▶ **WRITTEN TASK**:
Could you copy word for word the text of the records below, starting with the line containing "Commentaires Clos." and going on through the line containing "sí. En Ride On […]"? Include both of those lines and leave the pictures out.

● ● ●

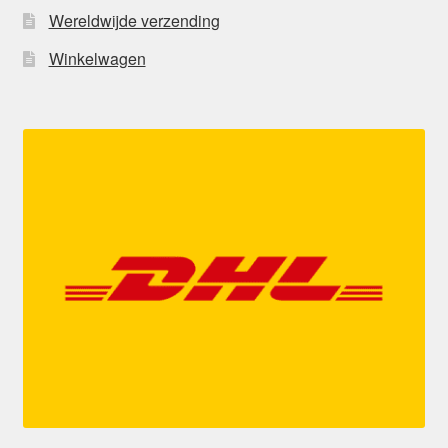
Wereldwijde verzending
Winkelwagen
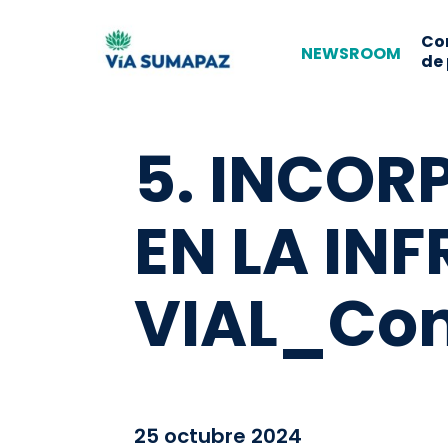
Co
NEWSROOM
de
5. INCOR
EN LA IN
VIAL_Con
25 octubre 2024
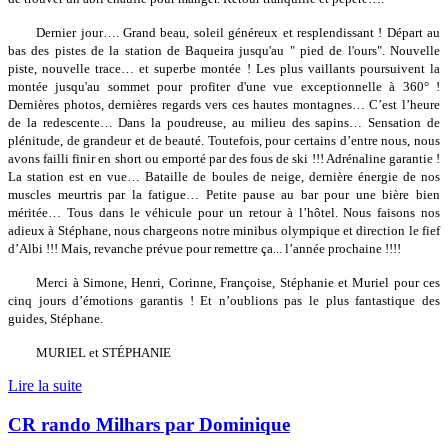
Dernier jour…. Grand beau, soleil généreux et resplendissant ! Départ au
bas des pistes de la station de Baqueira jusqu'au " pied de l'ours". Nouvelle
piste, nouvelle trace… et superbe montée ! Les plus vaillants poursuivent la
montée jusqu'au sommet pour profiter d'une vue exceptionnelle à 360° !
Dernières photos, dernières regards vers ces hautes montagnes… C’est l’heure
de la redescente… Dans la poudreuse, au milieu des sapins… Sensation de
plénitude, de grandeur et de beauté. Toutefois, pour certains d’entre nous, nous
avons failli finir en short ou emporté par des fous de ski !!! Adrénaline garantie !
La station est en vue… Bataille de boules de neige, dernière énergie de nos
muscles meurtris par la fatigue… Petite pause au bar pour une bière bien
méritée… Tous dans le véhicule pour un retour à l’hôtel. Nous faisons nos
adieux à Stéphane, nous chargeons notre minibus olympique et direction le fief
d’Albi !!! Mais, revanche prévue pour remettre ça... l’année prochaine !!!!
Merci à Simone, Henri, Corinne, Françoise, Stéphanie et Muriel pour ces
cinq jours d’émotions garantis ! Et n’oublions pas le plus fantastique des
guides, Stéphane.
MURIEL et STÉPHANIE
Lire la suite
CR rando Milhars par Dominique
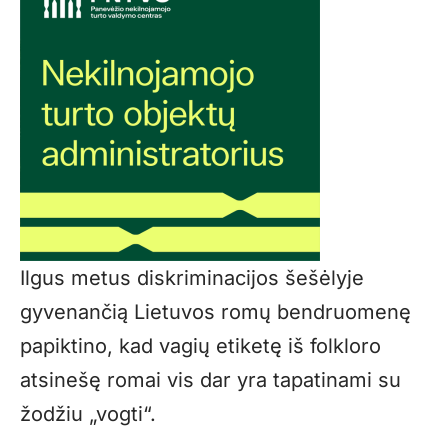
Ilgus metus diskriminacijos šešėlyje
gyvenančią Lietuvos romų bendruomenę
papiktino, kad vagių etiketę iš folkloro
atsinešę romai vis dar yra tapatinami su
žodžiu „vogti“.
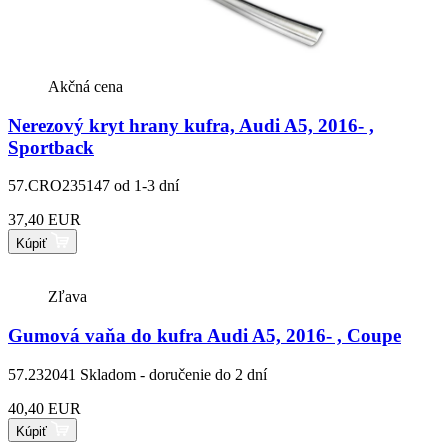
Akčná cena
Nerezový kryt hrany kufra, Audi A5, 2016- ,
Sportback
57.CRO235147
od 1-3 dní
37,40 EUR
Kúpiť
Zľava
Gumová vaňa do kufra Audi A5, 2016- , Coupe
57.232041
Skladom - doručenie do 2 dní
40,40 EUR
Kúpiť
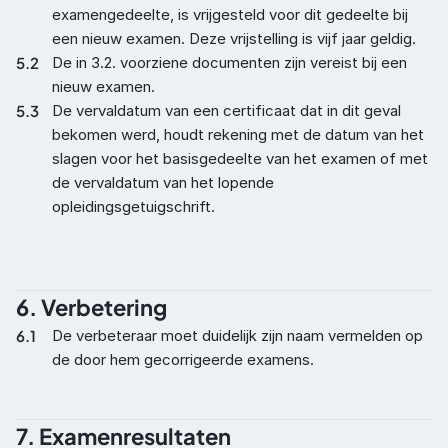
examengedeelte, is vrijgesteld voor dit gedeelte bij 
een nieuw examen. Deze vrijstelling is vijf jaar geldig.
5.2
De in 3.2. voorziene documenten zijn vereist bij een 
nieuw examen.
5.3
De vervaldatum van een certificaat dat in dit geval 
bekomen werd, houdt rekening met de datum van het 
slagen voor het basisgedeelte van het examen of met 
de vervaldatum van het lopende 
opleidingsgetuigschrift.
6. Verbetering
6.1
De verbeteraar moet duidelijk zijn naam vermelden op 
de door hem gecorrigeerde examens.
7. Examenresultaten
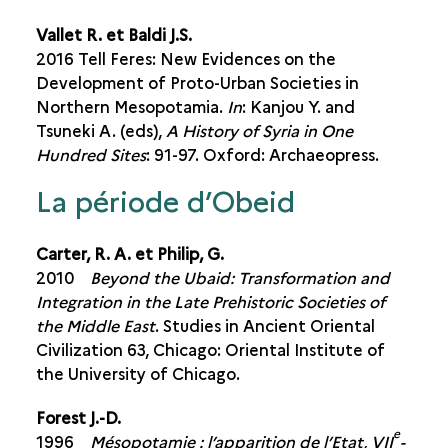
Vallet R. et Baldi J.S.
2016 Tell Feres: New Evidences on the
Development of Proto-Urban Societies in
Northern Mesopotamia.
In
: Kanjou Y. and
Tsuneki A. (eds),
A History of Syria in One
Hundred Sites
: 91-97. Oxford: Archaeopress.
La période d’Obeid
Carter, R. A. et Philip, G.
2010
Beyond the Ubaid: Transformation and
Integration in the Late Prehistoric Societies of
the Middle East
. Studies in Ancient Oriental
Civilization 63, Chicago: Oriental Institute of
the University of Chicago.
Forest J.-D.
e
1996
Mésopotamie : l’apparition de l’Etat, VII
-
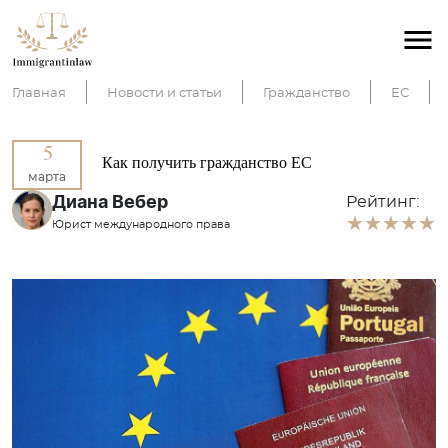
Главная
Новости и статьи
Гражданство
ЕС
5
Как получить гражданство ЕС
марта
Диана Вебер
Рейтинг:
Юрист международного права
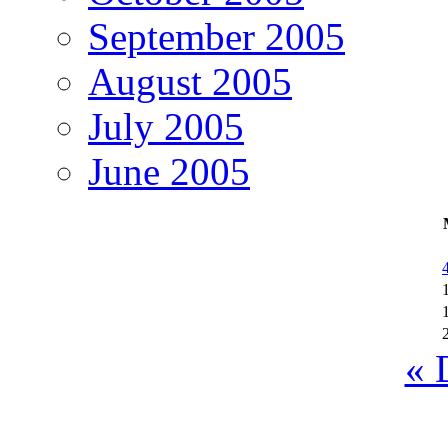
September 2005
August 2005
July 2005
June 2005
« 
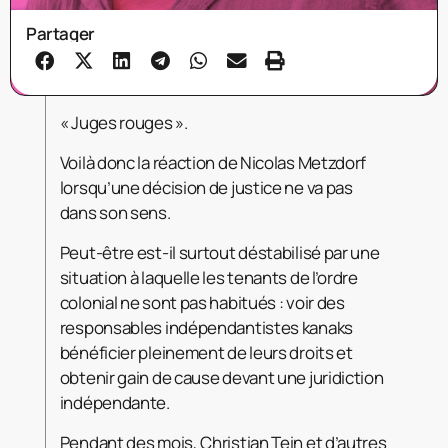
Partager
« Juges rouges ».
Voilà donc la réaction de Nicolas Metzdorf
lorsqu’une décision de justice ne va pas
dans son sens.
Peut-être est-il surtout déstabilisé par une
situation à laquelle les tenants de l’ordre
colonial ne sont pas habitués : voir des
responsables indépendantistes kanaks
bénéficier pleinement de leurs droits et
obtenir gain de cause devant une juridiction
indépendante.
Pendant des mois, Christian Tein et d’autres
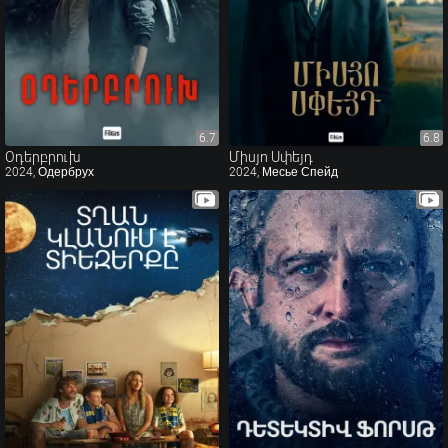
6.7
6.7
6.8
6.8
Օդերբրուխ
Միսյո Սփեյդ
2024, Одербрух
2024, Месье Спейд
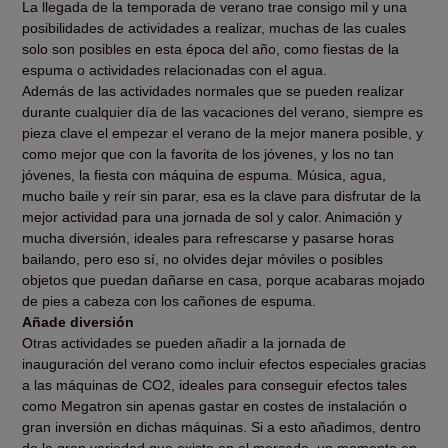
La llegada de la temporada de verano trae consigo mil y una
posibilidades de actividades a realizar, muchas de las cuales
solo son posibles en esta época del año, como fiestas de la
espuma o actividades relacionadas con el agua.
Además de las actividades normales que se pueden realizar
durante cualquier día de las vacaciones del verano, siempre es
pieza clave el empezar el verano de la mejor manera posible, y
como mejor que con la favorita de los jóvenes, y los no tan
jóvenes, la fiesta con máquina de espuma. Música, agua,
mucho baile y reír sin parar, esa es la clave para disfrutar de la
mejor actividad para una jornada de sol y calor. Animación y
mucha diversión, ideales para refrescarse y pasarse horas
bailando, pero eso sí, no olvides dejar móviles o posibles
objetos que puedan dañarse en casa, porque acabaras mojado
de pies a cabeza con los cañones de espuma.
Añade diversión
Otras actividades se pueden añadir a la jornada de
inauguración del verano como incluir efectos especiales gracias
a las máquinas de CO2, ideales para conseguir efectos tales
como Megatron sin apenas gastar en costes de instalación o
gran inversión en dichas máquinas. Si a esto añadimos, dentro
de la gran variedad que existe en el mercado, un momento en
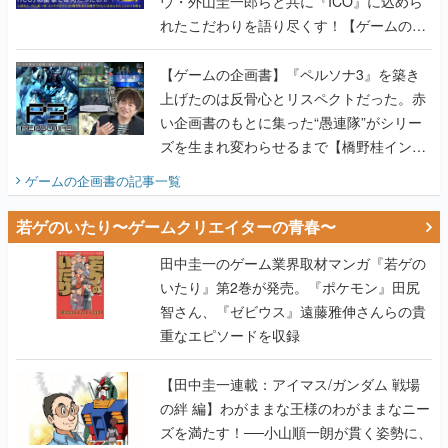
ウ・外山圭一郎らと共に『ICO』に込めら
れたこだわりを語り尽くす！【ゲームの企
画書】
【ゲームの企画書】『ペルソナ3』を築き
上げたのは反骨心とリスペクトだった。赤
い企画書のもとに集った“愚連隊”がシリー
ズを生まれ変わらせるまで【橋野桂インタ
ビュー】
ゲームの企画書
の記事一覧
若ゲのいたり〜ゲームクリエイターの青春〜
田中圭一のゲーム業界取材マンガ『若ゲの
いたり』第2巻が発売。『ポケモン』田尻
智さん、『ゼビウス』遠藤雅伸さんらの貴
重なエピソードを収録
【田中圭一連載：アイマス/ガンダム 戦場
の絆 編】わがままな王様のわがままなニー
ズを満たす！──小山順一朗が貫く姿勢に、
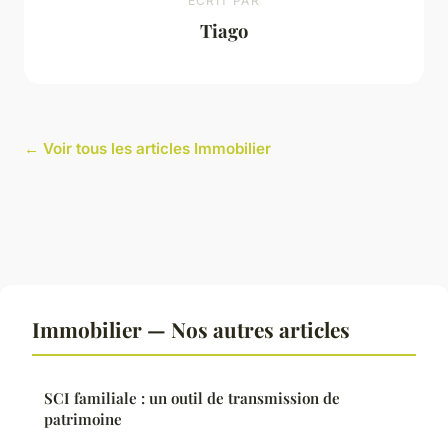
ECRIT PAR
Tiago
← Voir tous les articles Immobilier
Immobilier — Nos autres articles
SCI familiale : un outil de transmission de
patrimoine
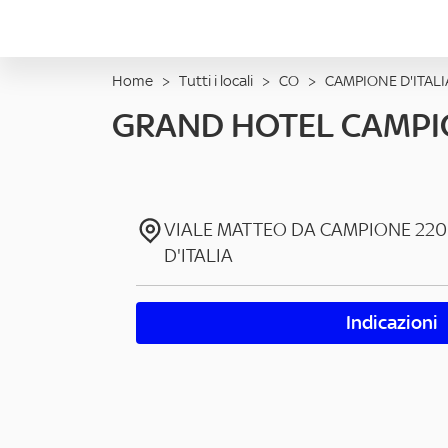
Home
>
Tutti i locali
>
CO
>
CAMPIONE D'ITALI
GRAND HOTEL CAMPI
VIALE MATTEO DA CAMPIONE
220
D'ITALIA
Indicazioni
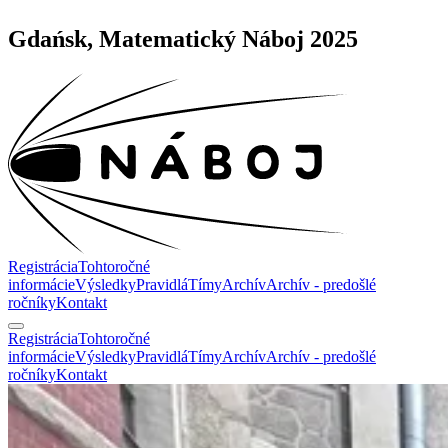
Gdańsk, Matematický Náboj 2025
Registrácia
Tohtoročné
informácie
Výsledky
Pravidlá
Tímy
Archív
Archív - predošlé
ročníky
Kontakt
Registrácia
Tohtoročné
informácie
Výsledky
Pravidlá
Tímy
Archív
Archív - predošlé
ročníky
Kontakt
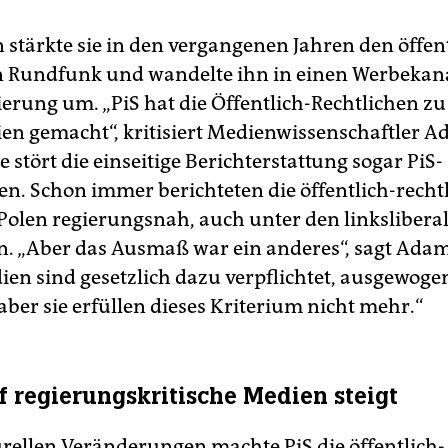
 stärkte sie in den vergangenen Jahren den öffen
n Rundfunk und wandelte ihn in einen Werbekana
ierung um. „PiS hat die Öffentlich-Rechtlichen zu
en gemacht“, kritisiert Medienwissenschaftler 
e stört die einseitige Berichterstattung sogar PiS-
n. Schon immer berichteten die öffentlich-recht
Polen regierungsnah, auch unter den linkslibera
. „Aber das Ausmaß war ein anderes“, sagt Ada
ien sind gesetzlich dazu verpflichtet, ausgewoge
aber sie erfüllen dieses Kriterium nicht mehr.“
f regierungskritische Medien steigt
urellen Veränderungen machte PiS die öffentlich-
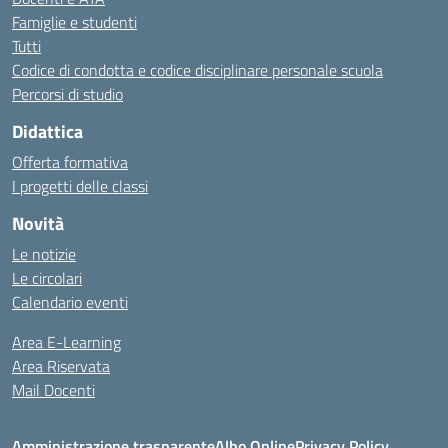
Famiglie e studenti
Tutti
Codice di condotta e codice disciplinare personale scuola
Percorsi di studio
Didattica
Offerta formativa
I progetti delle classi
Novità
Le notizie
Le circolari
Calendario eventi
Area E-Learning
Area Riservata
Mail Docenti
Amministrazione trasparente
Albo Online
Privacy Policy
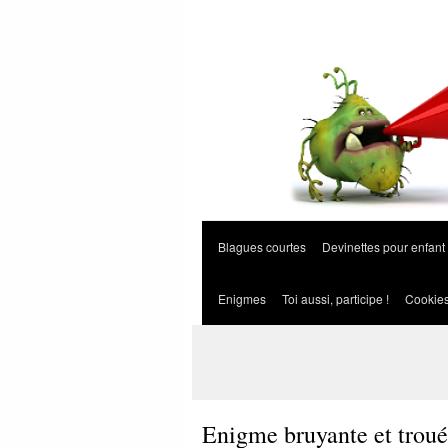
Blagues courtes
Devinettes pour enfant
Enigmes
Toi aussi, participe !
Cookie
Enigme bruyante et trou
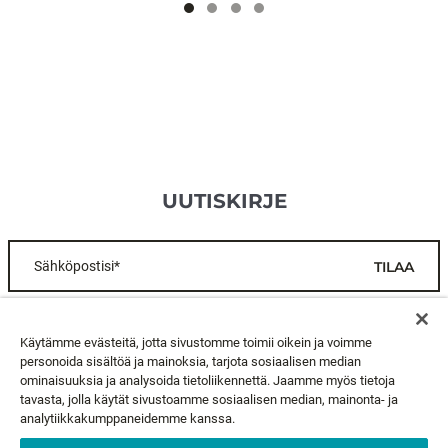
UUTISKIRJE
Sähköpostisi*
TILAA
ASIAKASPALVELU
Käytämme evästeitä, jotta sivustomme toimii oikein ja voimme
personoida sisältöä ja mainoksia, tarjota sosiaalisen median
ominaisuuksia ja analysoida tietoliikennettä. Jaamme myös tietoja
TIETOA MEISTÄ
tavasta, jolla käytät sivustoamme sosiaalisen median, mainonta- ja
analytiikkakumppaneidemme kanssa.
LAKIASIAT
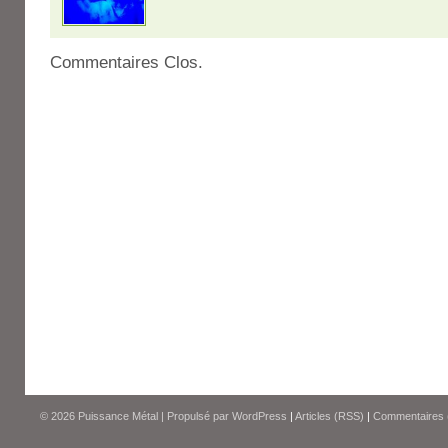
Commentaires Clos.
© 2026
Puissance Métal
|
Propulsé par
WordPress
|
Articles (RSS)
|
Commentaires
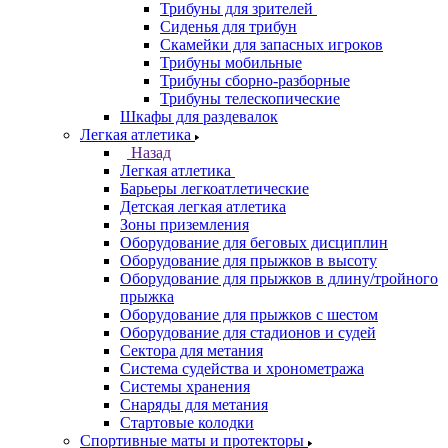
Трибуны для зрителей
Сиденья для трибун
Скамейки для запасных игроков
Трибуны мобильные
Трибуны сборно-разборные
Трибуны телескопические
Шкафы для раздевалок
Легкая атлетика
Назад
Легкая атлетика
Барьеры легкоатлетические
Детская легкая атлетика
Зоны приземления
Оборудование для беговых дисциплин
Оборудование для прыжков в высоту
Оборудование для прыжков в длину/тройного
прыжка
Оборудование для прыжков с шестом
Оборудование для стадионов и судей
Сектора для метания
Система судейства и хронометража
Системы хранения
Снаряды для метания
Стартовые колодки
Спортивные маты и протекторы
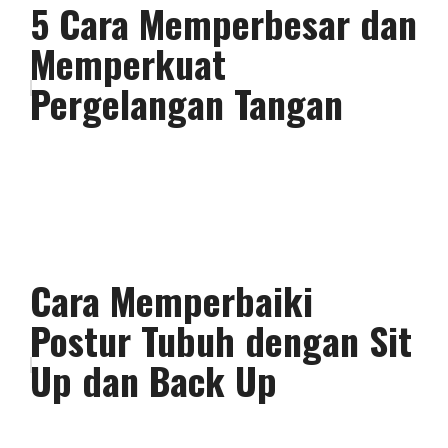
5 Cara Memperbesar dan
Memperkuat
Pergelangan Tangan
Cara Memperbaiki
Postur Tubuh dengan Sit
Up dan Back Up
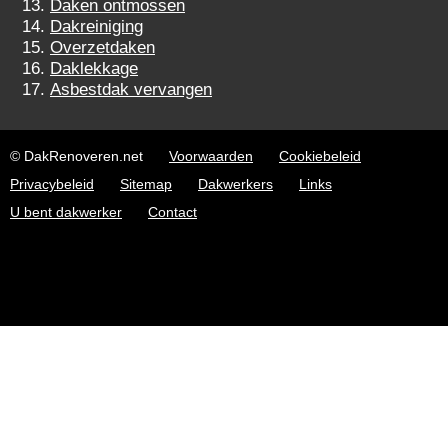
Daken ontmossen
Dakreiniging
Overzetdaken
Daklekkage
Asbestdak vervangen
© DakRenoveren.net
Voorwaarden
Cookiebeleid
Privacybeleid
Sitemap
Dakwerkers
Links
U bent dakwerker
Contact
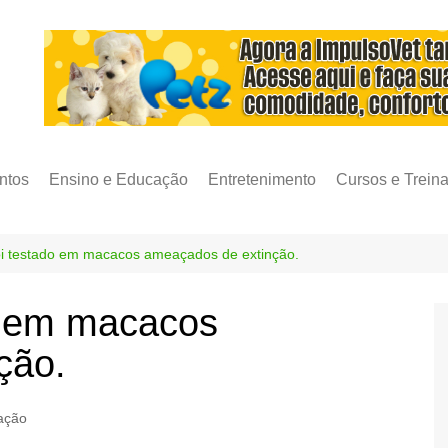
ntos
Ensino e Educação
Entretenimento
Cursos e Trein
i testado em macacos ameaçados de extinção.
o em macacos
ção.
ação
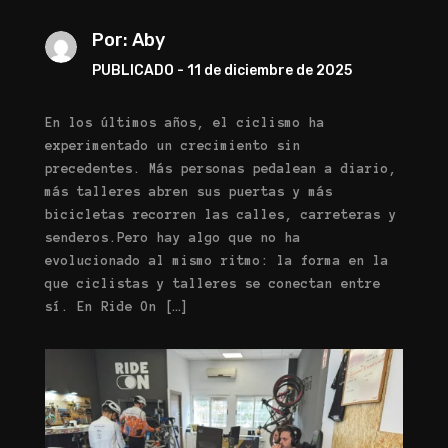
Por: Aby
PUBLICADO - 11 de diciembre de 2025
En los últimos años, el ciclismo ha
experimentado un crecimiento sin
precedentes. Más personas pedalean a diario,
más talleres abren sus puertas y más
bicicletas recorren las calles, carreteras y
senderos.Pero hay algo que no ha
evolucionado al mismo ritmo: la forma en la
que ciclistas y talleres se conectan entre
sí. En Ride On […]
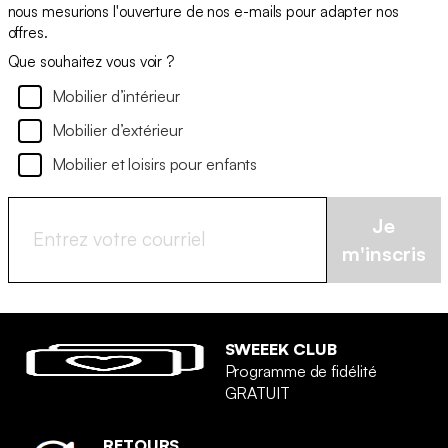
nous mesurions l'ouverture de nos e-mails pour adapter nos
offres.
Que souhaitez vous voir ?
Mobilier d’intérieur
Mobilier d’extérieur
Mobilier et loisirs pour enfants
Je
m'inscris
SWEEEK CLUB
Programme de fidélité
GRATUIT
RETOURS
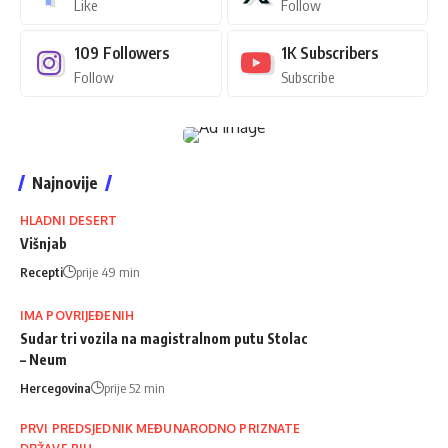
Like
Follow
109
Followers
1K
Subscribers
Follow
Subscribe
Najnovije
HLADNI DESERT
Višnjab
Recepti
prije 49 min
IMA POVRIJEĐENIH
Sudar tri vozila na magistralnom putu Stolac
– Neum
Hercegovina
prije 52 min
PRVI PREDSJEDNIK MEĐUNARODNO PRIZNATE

● ● ●

▶ **SOLUTION TO THE PROBLEM**:
Commentaires Clos.
© 2026
Puissance Métal
|
Propulsé par
WordPress
|
Articles (RSS)
|
Commentaires
Трибуны для зрителей
Сиденья для трибун
Скамейки для запасных игроков
Трибуны мобильные
Трибуны сборно-разборные
Трибуны телескопические
Шкафы для раздевалок
Легкая атлетика
Назад
Легкая атлетика
Барьеры легкоатлетические
Детская легкая атлетика
Зоны приземления
Оборудование для беговых дисциплин
Оборудование для прыжков в высоту
Оборудование для прыжков в длину/тройного
прыжка
Оборудование для прыжков с шестом
Оборудование для стадионов и судей
Сектора для метания
Система судейства и хронометража
Системы хранения
Снаряды для метания
Стартовые колодки
Спортивные маты и протекторы
5 Cara Memperbesar dan
Memperkuat
Pergelangan Tangan
Cara Memperbaiki
Postur Tubuh dengan Sit
Up dan Back Up
Daken ontmossen
Dakreiniging
Overzetdaken
Daklekkage
Asbestdak vervangen
© DakRenoveren.net
Voorwaarden
Cookiebeleid
Privacybeleid
Sitemap
Dakwerkers
Links
U bent dakwerker
Contact
ntos
Ensino e Educação
Entretenimento
Cursos e Trein
i testado em macacos ameaçados de extinção.
o em macacos
ção.
ação
Por: Aby
PUBLICADO - 11 de diciembre de 2025
En los últimos años, el ciclismo ha
experimentado un crecimiento sin
precedentes. Más personas pedalean a diario,
más talleres abren sus puertas y más
bicicletas recorren las calles, carreteras y
senderos.Pero hay algo que no ha
evolucionado al mismo ritmo: la forma en la
que ciclistas y talleres se conectan entre
sí. En Ride On […]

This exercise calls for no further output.